While many were saying Putin is mad, that he intends to invade and conquer Europe, that it is all to do with internal Russian politics, had got it wrong.  The invasion of Ukraine is – like most violence at any scale – all about humiliation.  Russia resents being treated as insignificant on the world stage, resents the encroachment by NATO and the EU into its sphere of influence, resents not being involved in decision-making about world issues such as the Arab Spring (hence its involvement in propping up the Syrian regime to show that it can) and that it was not defeated and eliminated when the Soviet Union collapsed.  Russia wants to be seen as what it sees itself as and has been for centuries: one of the great powers in the Eurasian zone.

All conflicts end with communication.  And communication starts with listening.  We need to stop treating Russia as a defeated opponent or an enemy to be crushed by an ongoing unofficial Cold War and try listening.

**PROVIDED DATA:**
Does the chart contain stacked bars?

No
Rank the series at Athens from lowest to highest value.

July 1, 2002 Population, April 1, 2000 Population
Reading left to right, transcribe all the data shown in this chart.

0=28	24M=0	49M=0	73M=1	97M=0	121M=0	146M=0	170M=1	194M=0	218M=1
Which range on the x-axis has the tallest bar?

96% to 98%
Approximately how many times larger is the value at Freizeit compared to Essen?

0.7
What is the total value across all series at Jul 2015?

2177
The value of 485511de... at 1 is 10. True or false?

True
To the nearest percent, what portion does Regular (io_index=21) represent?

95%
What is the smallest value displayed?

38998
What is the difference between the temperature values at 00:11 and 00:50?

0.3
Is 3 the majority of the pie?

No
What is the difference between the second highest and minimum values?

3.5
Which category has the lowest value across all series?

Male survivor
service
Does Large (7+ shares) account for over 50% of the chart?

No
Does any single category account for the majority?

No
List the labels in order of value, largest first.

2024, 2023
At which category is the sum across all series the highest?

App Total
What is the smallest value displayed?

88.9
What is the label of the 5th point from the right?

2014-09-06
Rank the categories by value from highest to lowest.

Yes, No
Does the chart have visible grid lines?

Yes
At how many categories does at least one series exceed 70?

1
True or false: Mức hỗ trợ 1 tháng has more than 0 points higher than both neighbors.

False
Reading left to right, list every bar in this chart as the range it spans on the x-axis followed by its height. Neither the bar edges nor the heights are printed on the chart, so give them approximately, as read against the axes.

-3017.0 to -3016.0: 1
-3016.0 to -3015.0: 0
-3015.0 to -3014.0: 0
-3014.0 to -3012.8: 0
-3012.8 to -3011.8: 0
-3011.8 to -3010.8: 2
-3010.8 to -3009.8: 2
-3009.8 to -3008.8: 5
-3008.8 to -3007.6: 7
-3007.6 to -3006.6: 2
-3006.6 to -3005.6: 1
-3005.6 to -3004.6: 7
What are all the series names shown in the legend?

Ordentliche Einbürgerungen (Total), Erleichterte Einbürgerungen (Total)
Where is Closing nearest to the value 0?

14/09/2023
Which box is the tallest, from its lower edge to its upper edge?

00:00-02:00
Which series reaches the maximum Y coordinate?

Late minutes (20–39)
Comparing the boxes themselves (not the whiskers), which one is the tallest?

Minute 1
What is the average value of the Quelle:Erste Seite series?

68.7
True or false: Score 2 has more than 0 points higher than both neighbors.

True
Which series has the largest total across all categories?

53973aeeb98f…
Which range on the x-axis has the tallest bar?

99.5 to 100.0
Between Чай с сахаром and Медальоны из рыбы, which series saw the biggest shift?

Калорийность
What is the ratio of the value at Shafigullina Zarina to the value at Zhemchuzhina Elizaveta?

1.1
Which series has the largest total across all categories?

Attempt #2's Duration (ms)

**REQUEST:**
In the passage on Russia and the invasion of Ukraine, what is the invasion said to be all about?

**RESULT OF THE EXERCISE:**
Humiliation.